Everybody Is Arming Sunnis (Sources Say)
Saudis reportedly funding Iraqi Sunni insurgents, USA Today, Dec 8, 2006
Private Saudi citizens are giving millions of dollars to Sunni insurgents in Iraq and much of the money is used to buy weapons, including shoulder fired anti-aircraft missiles, according to key Iraqi officials and others familiar with the flow of cash.
US says Iran arming Sunni groups, BBC, April 7, 2007
Sunni militants are being armed with Iranian-made munitions, US military spokesman Maj Gen William Caldwell told reporters in Baghdad. … Gen Caldwell said the Iranians were not only supplying weapons to unspecified groups fighting the coalition and Iraqi government forces but training them too.

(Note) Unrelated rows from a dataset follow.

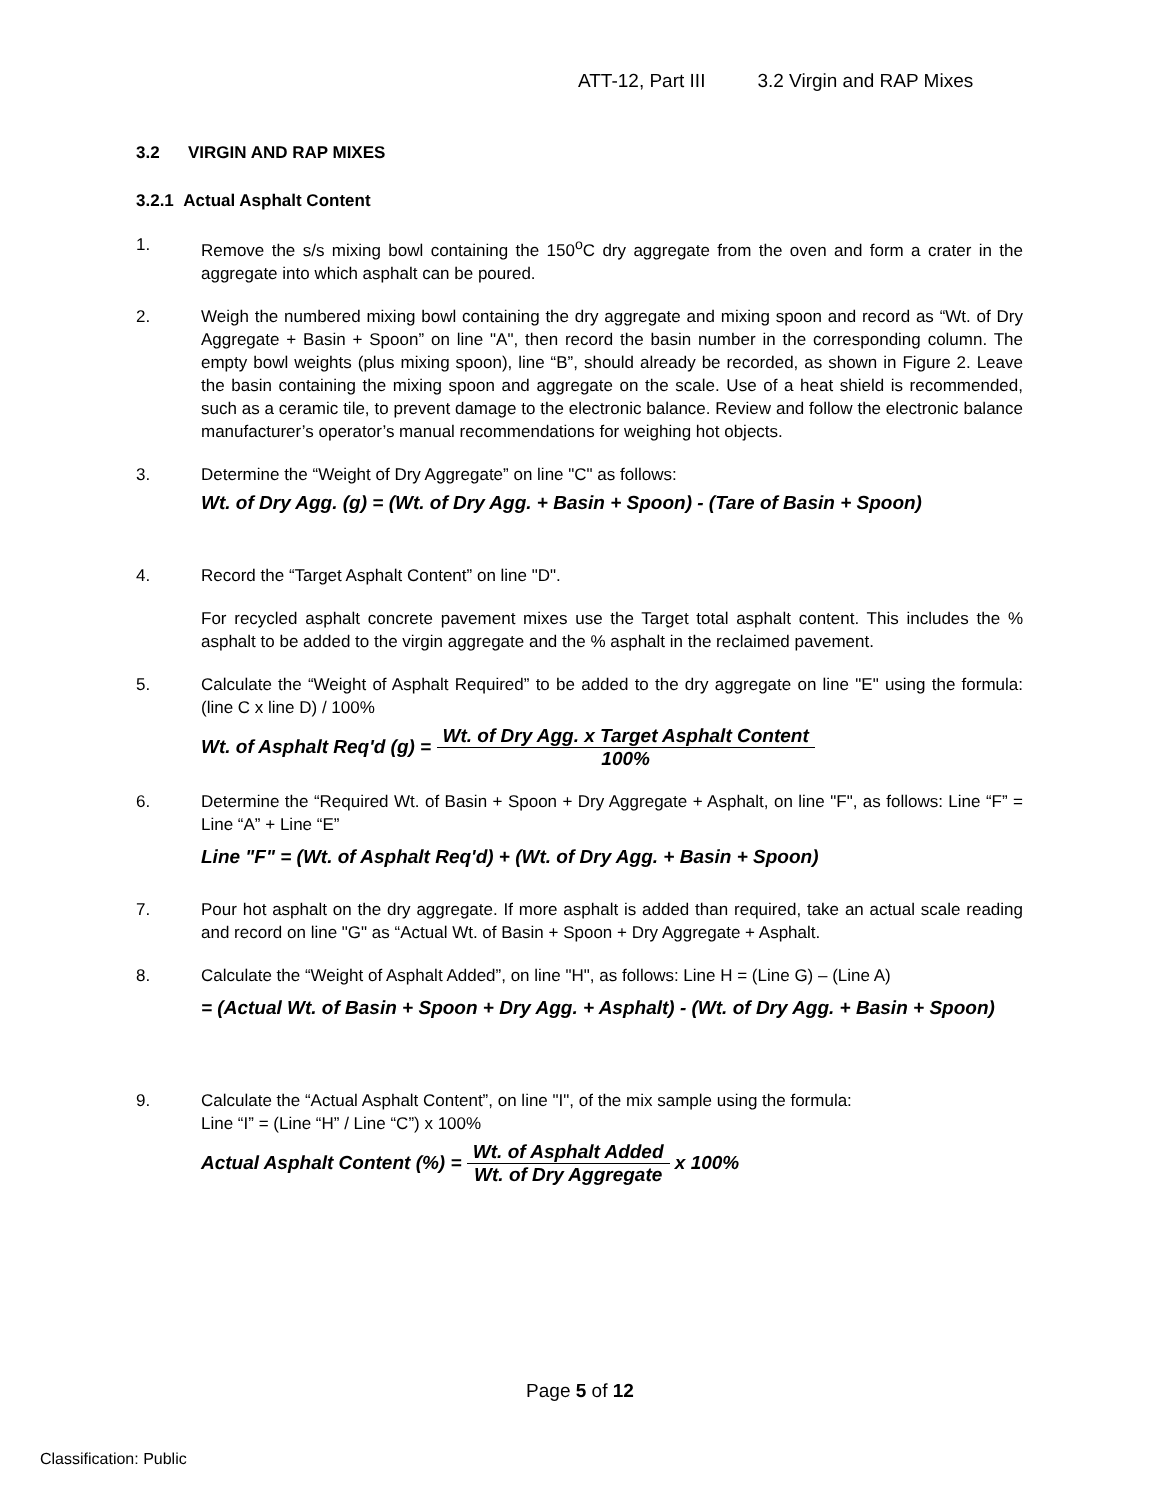ATT-12, Part III 3.2 Virgin and RAP Mixes
3.2 VIRGIN AND RAP MIXES
3.2.1 Actual Asphalt Content
1. Remove the s/s mixing bowl containing the 150<sup>o</sup>C dry aggregate from the oven and form a crater in the aggregate into which asphalt can be poured.
2. Weigh the numbered mixing bowl containing the dry aggregate and mixing spoon and record as “Wt. of Dry Aggregate + Basin + Spoon” on line "A", then record the basin number in the corresponding column. The empty bowl weights (plus mixing spoon), line “B”, should already be recorded, as shown in Figure 2. Leave the basin containing the mixing spoon and aggregate on the scale. Use of a heat shield is recommended, such as a ceramic tile, to prevent damage to the electronic balance. Review and follow the electronic balance manufacturer’s operator’s manual recommendations for weighing hot objects.
3. Determine the “Weight of Dry Aggregate” on line "C" as follows:
Wt. of Dry Agg. (g) = (Wt. of Dry Agg. + Basin + Spoon) - (Tare of Basin + Spoon)
4. Record the “Target Asphalt Content” on line "D".
For recycled asphalt concrete pavement mixes use the Target total asphalt content. This includes the % asphalt to be added to the virgin aggregate and the % asphalt in the reclaimed pavement.
5. Calculate the “Weight of Asphalt Required” to be added to the dry aggregate on line "E" using the formula: (line C x line D) / 100%
Wt. of Asphalt Req'd (g) = Wt. of Dry Agg. x Target Asphalt Content 100%
6. Determine the “Required Wt. of Basin + Spoon + Dry Aggregate + Asphalt, on line "F", as follows: Line “F” = Line “A” + Line “E”
Line "F" = (Wt. of Asphalt Req'd) + (Wt. of Dry Agg. + Basin + Spoon)
7. Pour hot asphalt on the dry aggregate. If more asphalt is added than required, take an actual scale reading and record on line "G" as “Actual Wt. of Basin + Spoon + Dry Aggregate + Asphalt.
8. Calculate the “Weight of Asphalt Added”, on line "H", as follows: Line H = (Line G) – (Line A)
= (Actual Wt. of Basin + Spoon + Dry Agg. + Asphalt) - (Wt. of Dry Agg. + Basin + Spoon)
9. Calculate the “Actual Asphalt Content”, on line "I", of the mix sample using the formula:
Line “I” = (Line “H” / Line “C”) x 100%
Actual Asphalt Content (%) = Wt. of Asphalt Added Wt. of Dry Aggregate x 100%
Page 5 of 12
Classification: Public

U.S. Arming Sunnis in Iraq to Battle Old Qaeda Allies, IHT, June 11, 2007
American commanders say they have successfully tested the strategy in Anbar Province west of Baghdad and have held talks with Sunni groups in at least four areas of central and north-central Iraq where the insurgency has been strong. In some cases, the American commanders say, the Sunni groups are suspected of involvement in past attacks on American troops or of having links to such groups. Some of these groups, they say, have been provided, usually through Iraqi military units allied with the Americans, with arms, ammunition, cash, fuel and supplies.
After the Sunnis, now armed by the U.S., have ousted those few "Qaeda" fighters, the weapons will be used to eliminate the occupier next. The same happened in Algeria, Malaysia and Vietnam.
Again proof that the U.S. military is inclined to retry every trick that failed against past insurgencies.